• **PASSAGE SHOWN**
Hi Jen,
After a torrid month or so of blundering around a web-design application and with the help of the team at Wild Lime Media, we have finally published (and hopefully de-bugged) our new website; complete with a ‘Rainforest Revelations’ weblog.
Now that that’s done, I can return to some semblance of a life. In my absence from your blog, I have captured some interesting images.
The Daintree Cape Tribulation rainforest is at its most vibrant in the wet. Some of its best-kept secrets are revealed in circumstances that are frustratingly uninviting to visitors. Nevertheless, we at Cooper Creek Wilderness carry on with our tours and share the wonder of the wet with a privileged few.
This image of a brush-footed trapdoor spider was captured two nights ago at the entrance to its burrow, deep within the buttress roots of a Javan Ash.
Primitive spiders lack trachea and have very limited respiratory capabilities. Their gill-like book-lungs confer a greater proximity to an aqueous pre-existence, than the more modern and mobile Araneomorphs. They are also less able to travel great distances from the protection of their burrows and tend to have more immobilizing venom.

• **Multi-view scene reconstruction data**
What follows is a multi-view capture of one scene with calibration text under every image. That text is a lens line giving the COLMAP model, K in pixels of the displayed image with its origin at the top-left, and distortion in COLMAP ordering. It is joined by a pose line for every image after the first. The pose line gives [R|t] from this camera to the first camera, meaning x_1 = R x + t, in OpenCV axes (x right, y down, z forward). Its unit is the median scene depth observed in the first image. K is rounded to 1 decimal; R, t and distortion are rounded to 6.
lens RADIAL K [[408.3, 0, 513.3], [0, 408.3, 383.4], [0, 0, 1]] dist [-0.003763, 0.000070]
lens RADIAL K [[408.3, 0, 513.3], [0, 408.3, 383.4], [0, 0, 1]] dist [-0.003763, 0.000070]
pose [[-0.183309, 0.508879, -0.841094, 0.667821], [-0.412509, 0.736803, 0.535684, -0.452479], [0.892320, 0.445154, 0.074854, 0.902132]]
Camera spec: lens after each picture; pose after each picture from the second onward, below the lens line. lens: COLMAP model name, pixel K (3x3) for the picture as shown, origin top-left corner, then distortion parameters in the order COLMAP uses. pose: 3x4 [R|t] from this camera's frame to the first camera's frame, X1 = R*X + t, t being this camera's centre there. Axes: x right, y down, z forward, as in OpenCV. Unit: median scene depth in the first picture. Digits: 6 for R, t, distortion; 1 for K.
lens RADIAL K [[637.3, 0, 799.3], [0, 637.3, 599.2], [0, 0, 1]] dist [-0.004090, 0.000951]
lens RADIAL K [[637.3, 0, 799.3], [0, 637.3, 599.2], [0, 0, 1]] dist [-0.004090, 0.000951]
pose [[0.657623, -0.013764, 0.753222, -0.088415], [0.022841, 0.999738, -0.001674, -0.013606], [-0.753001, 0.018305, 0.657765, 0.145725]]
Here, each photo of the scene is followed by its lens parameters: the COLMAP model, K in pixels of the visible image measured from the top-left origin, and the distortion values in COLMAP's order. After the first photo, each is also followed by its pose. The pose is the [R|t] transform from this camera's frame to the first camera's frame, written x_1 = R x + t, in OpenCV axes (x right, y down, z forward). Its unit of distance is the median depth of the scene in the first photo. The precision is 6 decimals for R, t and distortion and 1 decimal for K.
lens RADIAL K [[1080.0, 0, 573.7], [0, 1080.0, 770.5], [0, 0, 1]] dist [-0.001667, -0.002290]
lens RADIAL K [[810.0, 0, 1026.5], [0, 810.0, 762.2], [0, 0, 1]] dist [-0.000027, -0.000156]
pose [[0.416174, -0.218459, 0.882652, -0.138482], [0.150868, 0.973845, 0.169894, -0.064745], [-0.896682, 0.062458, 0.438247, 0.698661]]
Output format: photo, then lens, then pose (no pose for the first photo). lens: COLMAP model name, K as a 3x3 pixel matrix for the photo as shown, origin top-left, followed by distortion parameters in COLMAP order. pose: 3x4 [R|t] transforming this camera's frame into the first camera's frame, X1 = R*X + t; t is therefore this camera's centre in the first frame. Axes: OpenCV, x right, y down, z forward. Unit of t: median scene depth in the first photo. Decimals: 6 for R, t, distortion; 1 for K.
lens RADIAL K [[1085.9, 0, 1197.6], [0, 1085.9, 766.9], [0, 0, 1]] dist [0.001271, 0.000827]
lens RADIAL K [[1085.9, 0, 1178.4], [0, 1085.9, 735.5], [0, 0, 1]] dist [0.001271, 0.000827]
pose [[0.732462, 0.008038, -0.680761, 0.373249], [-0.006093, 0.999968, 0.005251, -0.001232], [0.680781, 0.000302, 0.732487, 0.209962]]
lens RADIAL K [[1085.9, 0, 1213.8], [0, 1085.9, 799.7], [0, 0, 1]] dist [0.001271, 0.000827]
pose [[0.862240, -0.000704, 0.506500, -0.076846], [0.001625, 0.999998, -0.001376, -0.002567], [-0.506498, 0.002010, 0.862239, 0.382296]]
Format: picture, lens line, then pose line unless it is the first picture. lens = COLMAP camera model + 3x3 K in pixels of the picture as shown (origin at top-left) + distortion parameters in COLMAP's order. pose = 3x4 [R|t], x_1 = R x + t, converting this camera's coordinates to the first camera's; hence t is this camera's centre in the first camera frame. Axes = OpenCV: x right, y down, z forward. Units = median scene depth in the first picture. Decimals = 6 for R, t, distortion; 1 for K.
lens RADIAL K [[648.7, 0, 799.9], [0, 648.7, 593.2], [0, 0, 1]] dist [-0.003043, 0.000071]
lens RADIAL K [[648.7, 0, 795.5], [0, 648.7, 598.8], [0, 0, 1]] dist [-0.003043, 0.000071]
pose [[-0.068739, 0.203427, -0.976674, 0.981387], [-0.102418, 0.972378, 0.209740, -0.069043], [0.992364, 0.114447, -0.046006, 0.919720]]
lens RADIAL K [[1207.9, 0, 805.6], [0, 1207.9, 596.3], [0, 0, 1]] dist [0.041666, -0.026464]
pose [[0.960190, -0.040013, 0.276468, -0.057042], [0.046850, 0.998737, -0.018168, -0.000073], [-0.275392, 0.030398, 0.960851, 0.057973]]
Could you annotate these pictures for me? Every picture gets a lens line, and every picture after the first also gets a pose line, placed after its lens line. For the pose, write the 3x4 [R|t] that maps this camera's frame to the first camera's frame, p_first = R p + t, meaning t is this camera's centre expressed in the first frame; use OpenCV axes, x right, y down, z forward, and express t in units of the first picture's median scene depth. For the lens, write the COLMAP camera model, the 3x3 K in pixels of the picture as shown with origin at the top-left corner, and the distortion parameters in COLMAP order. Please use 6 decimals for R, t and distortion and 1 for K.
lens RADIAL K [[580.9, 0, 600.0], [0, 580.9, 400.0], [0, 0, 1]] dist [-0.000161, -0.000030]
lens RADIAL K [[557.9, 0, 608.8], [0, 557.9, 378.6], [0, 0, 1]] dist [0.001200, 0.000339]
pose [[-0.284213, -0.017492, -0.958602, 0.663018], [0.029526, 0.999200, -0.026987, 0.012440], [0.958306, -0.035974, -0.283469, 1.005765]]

• **ACTIVITY LIST**
1: Duplicate the part of the rainforest letter from "This image of" up to and including "a Javan Ash.".
2: Report how many lines of the records contain the word "written", giving only the number.
The rainforest letter and the records come from unrelated sources.

• **ANSWERS GIVEN**
1:
This image of a brush-footed trapdoor spider was captured two nights ago at the entrance to its burrow, deep within the buttress roots of a Javan Ash.

2: 1